What was disturbing about the Bogdanov story was that they managed to get papers published in six refereed journals, some of which were quite respectable. Some of these papers were essentially identical. After this story became public, the editorial board of one of the journals (Classical and Quantum Gravity) issued a statement saying that the paper they published shouldn’t have been accepted, and that they were taking (undisclosed) steps to change their refereeing process so this wouldn’t happen again. This seemed to me strong evidence that there is so much nonsense now in the theoretical physics literature that the refereeing system has broken down. Many referees are now either unwilling or unable to identify nonsense when they see it.
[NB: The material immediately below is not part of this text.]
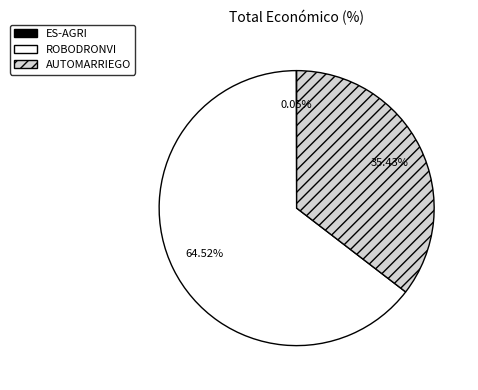

What is the largest slice in the pie chart?

ROBODRONVI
I had discussions about this with quite a few physicists at the time, and many of them took the position that this wasn’t such a big deal. Their attitude was roughly that “So what if these guys managed to get something nonsensical past some lazy referees? Everyone in the community can tell that what they wrote is nonsense and just ignores it. It’s not true that we can no longer tell nonsense from serious work”. I became somewhat convinced that I was being too harsh on string theorists and others when I thought that they had completely lost the ability to identify nonsense. Maybe the only scandal here was the laziness of referees, not the infection of the whole subject by nonsense to the point where lots of people can’t tell the difference. Well, I just changed my mind, clearly at least some string theorists can’t.

I feel somewhat constrained in what I can say about the details of this, due to the fact that someone I’ve been in contact with tells me of being threatened with a lawsuit by the Bogdanovs for having criticized them publicly. I’m also not about to engage in discussion of the details of their nonsense, which is what they, like all crackpots, really want. It’s just a complete waste of time.